"Is this quirky enough for you?” he asked as the cat passed, hissing at Ethan on his way by.
“This is perfect!” Hannah gushed, dropping his hand to run her fingers over a pretty hardcover with foil details.
“Ethan!” a tall man with a bushy beard of curly red and gray hair appeared around a row of bookshelves. He set down the stack of books he carried and clasped Ethan’s hand in a firm shake. “How did Julie like those Sally the Dog books?”
“She loves them,” he said, his eyes lighting up in a way that seemed to be reserved for his granddaughter. “Especially the one on the farm.”
The tall man smiled. “If she likes farm books, I just got in a pop-up book she’ll love.”
Ethan started to follow him down an aisle, but hesitated, glancing back at Hannah. “Go,” she said, shooing him away. “I can look by myself.”
He nodded, sending her a soft, secret smile, before he followed the man to the children’s area in the back corner. Hannah watched for a moment as the cat wove between their legs, flopping on the pile of cushions with an imperious glare at Ethan, and the bookseller began pulling books off the shelves. Her stomach swooped when Ethan opened the cover of one and threw his head back, laughing, then glanced back to find her, holding up the book to show her the giant pop-up cow face from across the shop.
She watched a moment longer, until Ethan was fully engrossed in the business of choosing new books for his granddaughter, before she wandered off in search of her favorite part of any bookstore: the romance section.
Hannah had always believed you could tell a lot about a bookstore by its romance section. Too few romances and the owners were literary elitists—or prudes. But Plot Twist’s romance section was the stuff of dreams. An entire long aisle of shelves, lined on both sides with weathered paperbacks and sturdy hardcovers. There were Harlequins in a short, uniform line and larger contemporary romances with bright covers, historical romances with breathtaking paintings of the couples embracing inside the front cover and paranormal romances filled with werewolves and vampires. A treasure trove if she’d ever seen one.
Hannah trailed her fingers over the spines, plucking books from the shelf as she went, until at last she found a small selection of erotic historical romances by AK Wild. She’d only ever listened to Wild’s books in audio, but faced with their painterly covers, the defiant heroines rendered in swirls of gold and red against medieval landscapes, she could hardly stop herself from buying a few.
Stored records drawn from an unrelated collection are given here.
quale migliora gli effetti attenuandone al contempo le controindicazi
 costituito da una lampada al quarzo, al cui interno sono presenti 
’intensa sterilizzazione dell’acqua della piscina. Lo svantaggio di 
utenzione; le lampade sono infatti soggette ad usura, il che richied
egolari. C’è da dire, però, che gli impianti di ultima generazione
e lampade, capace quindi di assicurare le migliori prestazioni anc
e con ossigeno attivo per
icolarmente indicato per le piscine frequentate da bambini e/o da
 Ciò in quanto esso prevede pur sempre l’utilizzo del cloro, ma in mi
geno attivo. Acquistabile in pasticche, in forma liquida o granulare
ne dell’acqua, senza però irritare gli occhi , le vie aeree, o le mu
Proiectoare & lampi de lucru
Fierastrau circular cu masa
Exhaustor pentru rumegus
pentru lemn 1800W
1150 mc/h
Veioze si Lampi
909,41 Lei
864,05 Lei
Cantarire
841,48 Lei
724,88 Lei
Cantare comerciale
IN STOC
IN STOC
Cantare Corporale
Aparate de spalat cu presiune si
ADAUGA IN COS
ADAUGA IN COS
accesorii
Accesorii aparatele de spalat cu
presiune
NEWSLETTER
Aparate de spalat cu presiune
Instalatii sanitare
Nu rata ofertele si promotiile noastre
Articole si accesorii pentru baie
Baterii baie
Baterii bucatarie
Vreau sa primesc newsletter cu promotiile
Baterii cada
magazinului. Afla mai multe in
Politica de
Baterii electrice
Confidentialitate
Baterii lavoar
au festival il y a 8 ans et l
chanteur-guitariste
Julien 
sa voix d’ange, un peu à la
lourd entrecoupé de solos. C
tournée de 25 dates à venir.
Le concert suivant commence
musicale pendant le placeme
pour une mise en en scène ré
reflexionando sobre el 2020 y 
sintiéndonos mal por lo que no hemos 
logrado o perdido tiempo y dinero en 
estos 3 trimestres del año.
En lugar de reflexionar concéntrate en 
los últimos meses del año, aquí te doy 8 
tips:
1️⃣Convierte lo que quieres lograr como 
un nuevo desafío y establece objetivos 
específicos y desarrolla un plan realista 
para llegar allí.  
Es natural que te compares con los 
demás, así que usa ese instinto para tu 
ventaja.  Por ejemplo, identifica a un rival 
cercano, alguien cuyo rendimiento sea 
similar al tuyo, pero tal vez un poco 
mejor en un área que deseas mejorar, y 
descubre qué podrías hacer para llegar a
She pulled her favorite,The Lady’s Knights, from the shelf and flipped open the front cover, gasping when she saw the two-page image she’d only ever seen in fuzzy photos on the internet. A copy ofThe Lady’s Knightswith the stepback was hard to find—only a few thousand had been produced before the book had been redesigned—but there, in a little bookshop in Rhode Island, Hannah had found one, and it was even more beautiful than she’d imagined.
“What’d you find?” Ethan asked, coming up behind her, a stack of children’s books under one arm.
She closed the cover of the book quickly to hide the scandalous scene in the stepback, though she wasn’t exactly sure why. Ethan wasn’t likely to judge her for reading romance, unlike some people she’d dated in the past, but she still wasn’t sure she was ready for him to know about her love of kinky historicals.
“A romance novel,” she said, tilting the cover towards him. “It’s one of my favorites.”
His eyes went wide, but only for a fraction of a second before they pulled low over his brow. He cleared his throat. “You’ve read it before?” he asked.
“Mmhmm. I’ve listened to the audiobook at least four times, but—”
Ethan dropped his stack of children’s books, cursing under his breath, and bent down to gather them back up. He kept his eyes trained on the books on the floor. She knelt down beside him and helped gather the books, passing him a hardcover collection of Curious George stories. He mumbled his thanks but still didn’t look at her.
“Are you going to be weird about this?”
“I’m not being weird,” he said as he got to his feet.
She sighed. “You are. I didn’t take you for one of those guys who can’t handle a woman reading a romance novel.”
“What?” His eyes flew to hers, but only for a moment before he looked away again. “I’m not.”
“Then why won’t you look at me?”
“I’m—” He paused, his nostrils flaring, and then deliberately turned to look her in the eye. “Didn’t know you were an audiobook reader, that’s all.”
She rolled her eyes. “Don’t tell me you think listening to audiobooks doesn’t count as reading.”
“Fuck no. Of course, it counts.”
“Then what is this reaction?” She waved her hand in his direction.
“No reaction,” he said, catching her hand in his. “Get the book.”
“Not if you’re going to be weird about it.”
“Get the book, city girl,” he repeated slowly, his voice low. And good lord, that tone did something to her.
“You should get one too,” she said, inching closer to him.